There's a lot wrong with this OP

firstly, part of the fun of travelling with someone is the actual travel part - having someone to chat to during the flight. It's usually more fun and more special for a first trip away in a new relationship. The fact he doesn't want to do this with you shows that he's not that bothered about spending time with you and he's selfish

two, the fact he didn't mention it first before he booked shows a
lack of consideration for you. EVEN if he had airmiles and wanted to use them to business, he should have mentioned it before he booked.

three the mere fact he booked it with reference to you has the same faults as both of the above -because for all he knew, you may have said 'ooh great I have airmiles too/ or I fancy a business class trip too '.

four the fact he would choose to do this without reference to you FOR A SHORT HAUL flight is really odd. I mean fair enough to consider doing it for a long haul if you can use miles to upgrade but again I would expect a discussion first. But the main point of business class for short haul is for early boarding/early disembarking and TO USE THE LOUNGE. Is that is what he's going to do at the airport? Not have a drink with you but leave you outside while he quaffs the free booze?

All in all it's very very bad. It's made worse that it is early in your relationship when both of you should still be putting your best side forward. So that tells you that there is far worse to come.

Personally I'd dump him.

Cw112 · 09/10/2022 18:04

Yeah I'd initially have thought this was a joke... my dh wouldn't leave me to sit by myself on a full plane journey even if he had the points for business class because its part of your holiday together. I find that really bizarre that he would even think to do that when he could have saved the business points and used them another time. He could at least have spoken to you about it first and you could have agreed you're fine with it which is a different matter and would have been grand but to just go and do it is a bit thoughtless. To me it comes across as selfish and I'd be a bit wary of that attitude going forward on holiday. Does he normally like to get his own way or maybe is just used to putting himself first? It's that thing isn't it "when someone shows you who they are believe them the first time?" .

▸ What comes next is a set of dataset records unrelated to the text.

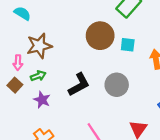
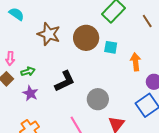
brown star: (39, 46) -> (49, 34), moved, turned 30
gray circle: (117, 85) -> (98, 99), moved

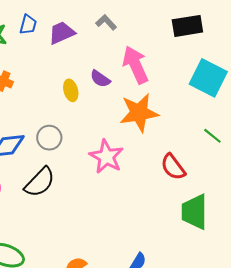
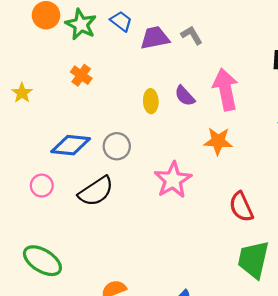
gray L-shape: (106, 22) -> (192, 35), moved
blue trapezoid: (28, 25) -> (121, 21), turned -80
orange star: (139, 113) -> (218, 141), size x0.7

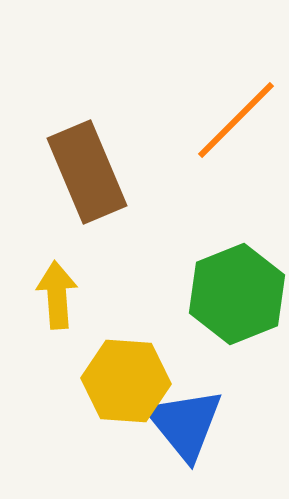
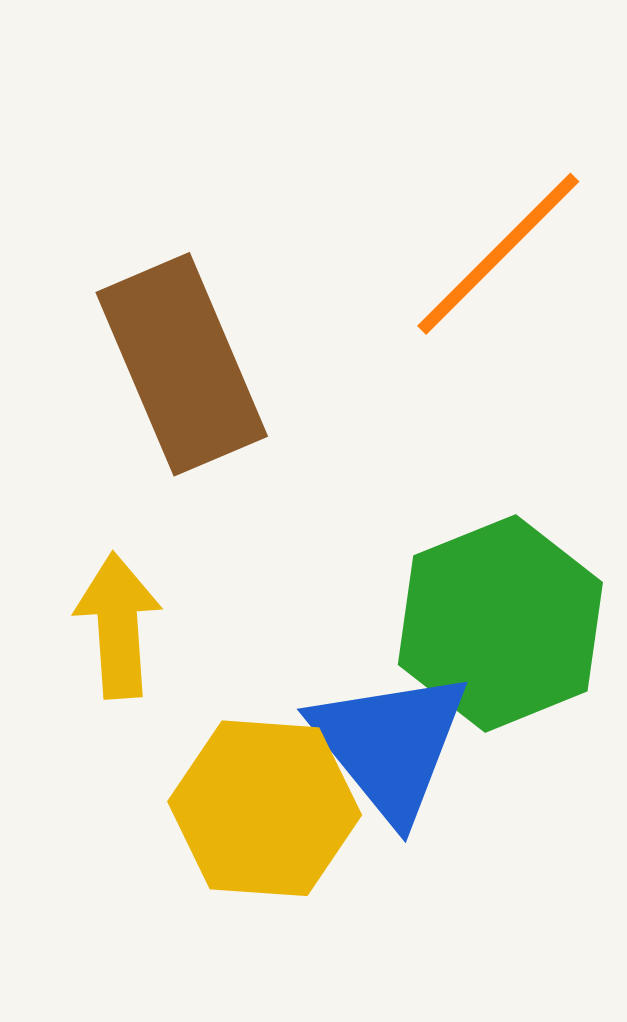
blue triangle: (185, 424) -> (390, 745), moved

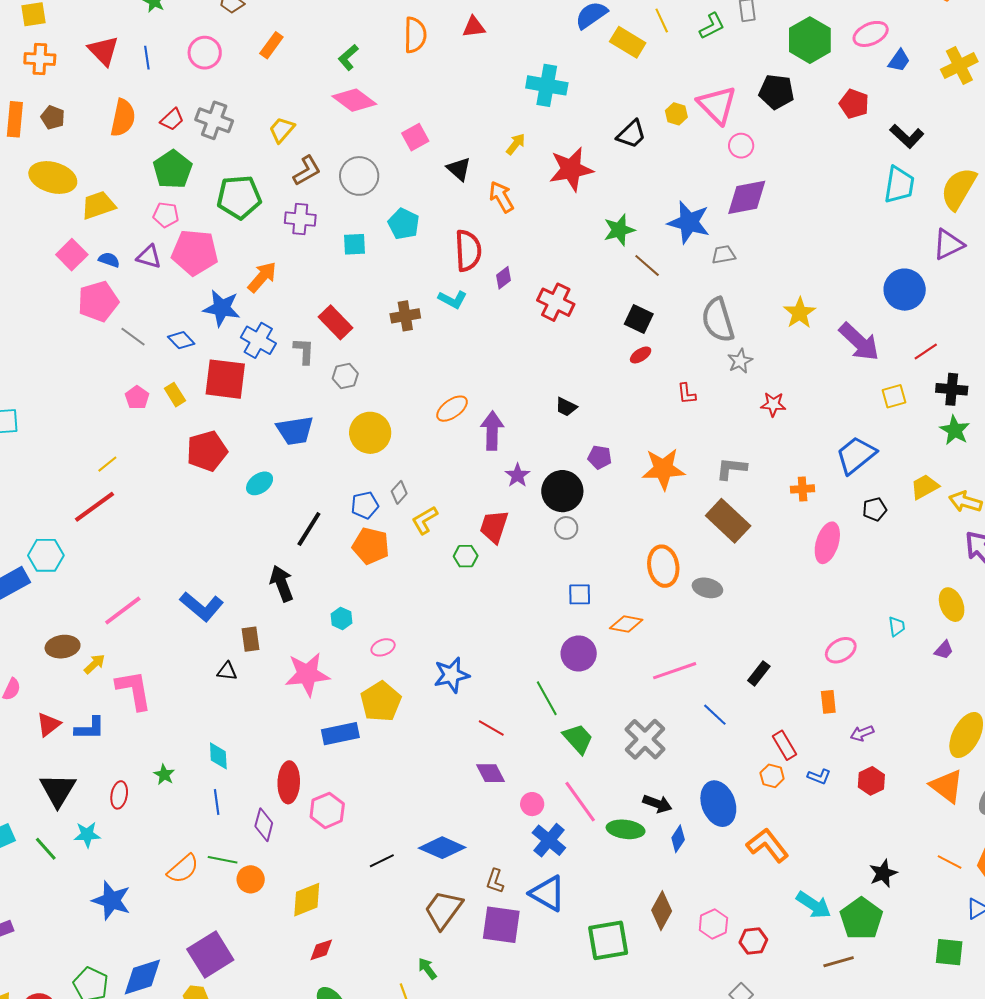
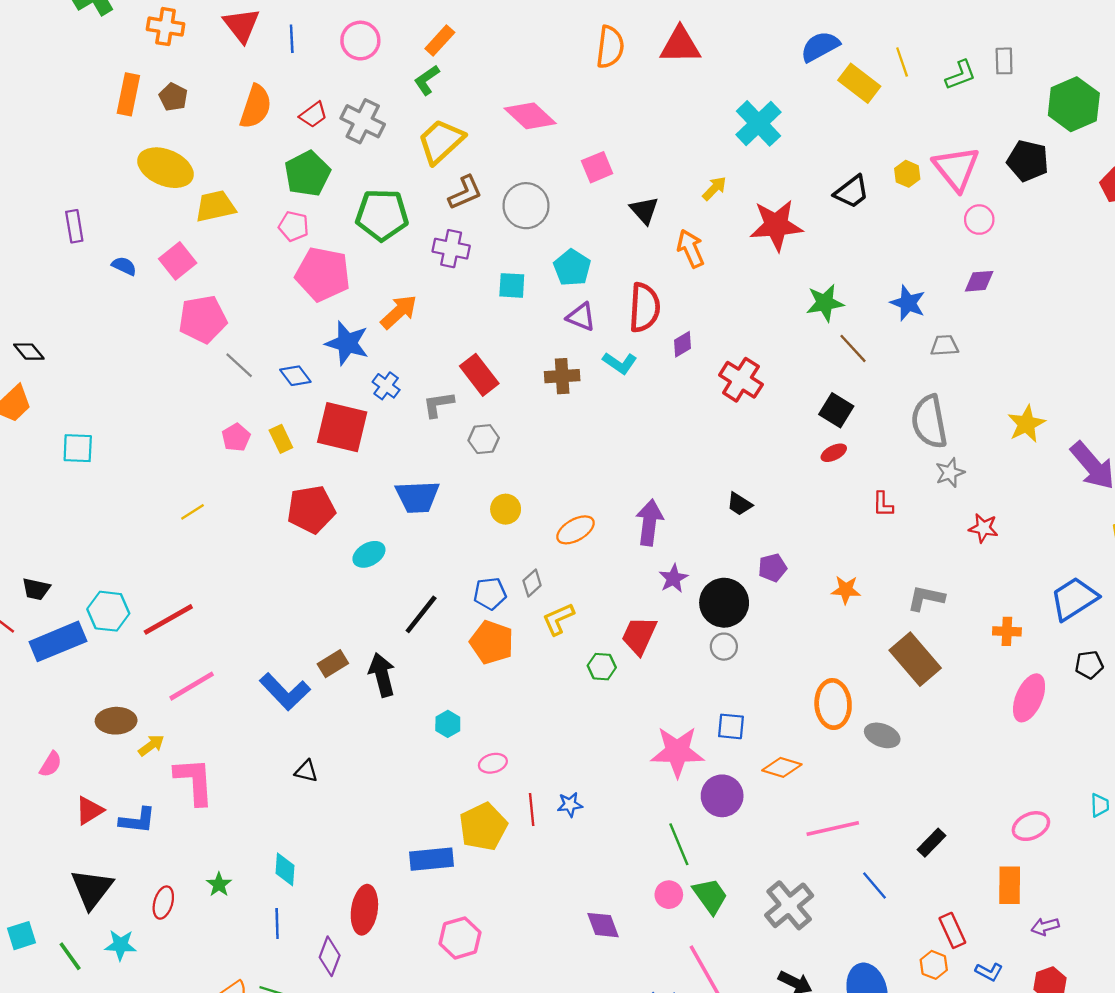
red triangle: (474, 27) -> (680, 45), size x1.5
green L-shape: (348, 57) -> (427, 80), moved
cyan cross: (547, 85) -> (758, 123), turned 30
yellow trapezoid: (282, 130) -> (441, 141), size x1.5
purple diamond: (747, 197) -> (979, 281), size x0.6
blue star: (689, 222) -> (908, 303), size x0.7
purple triangle: (149, 257) -> (581, 317), moved
blue semicircle: (109, 260) -> (124, 266), moved
blue cross: (258, 340) -> (386, 386), size x0.7
gray L-shape: (304, 351) -> (438, 404), turned -108
orange ellipse: (452, 409) -> (575, 530), moved
yellow circle: (370, 433) -> (506, 509), size x0.6
purple pentagon: (600, 457) -> (772, 568), turned -30
orange star: (663, 469) -> (846, 590), size x0.6
red line: (95, 507) -> (168, 619), moved
brown rectangle: (250, 639) -> (333, 664), moved, turned 60
pink star: (307, 674) -> (677, 752), moved
blue star: (452, 675) -> (570, 805), size x0.6
orange rectangle: (828, 702) -> (1010, 885), size x1.4
red line: (491, 728) -> (532, 809), moved, turned 48
pink circle: (532, 804) -> (669, 895), moved
pink hexagon: (327, 810) -> (460, 938), moved

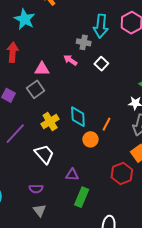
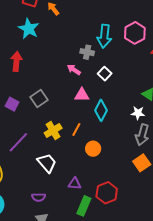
pink triangle: (42, 69) -> (82, 95), moved
cyan diamond: (78, 117) -> (101, 110), moved, turned 30
orange line: (106, 124) -> (76, 129), moved
red hexagon: (122, 174) -> (107, 193), moved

lightisnotwhite · 09/10/2022 18:05

Zone2NorthLondon · 09/10/2022 17:57

Genuine question. Why shouldn’t he travel business if he can afford it? If you cannot afford it that’s not his responsibility. It’s a bit dire to be financially reliant on your boyfriend hoping he’ll either upgrade your seat or he’ll settle and downgrade

Because it’s their first trip together. So it’s as much about the journey as the destination. Why wouldn’t you want to share that?

I’m very much a “I’m paying my own way” girl but I’ve never had a relationship where we didn’t both discuss and book it together. As it stand DH has thousands of points, BA Gold membership and lounge benefits. Even before we married he git me into lounge becayse why wouldn’t you?

KangFang · 09/10/2022 18:05

I would dump him for that alone.
You're certainly not his priority, that's for sure.

PornographicPriestess · 09/10/2022 18:06

I'd tell him to get fucked

masterblaster · 09/10/2022 18:06

You massively drip fed that he paid with points from his Amex. Sounds reasonable to me. He will be able to take you in to the lounge, so you are complaining about not sitting next to him for a couple of hours. Grow up.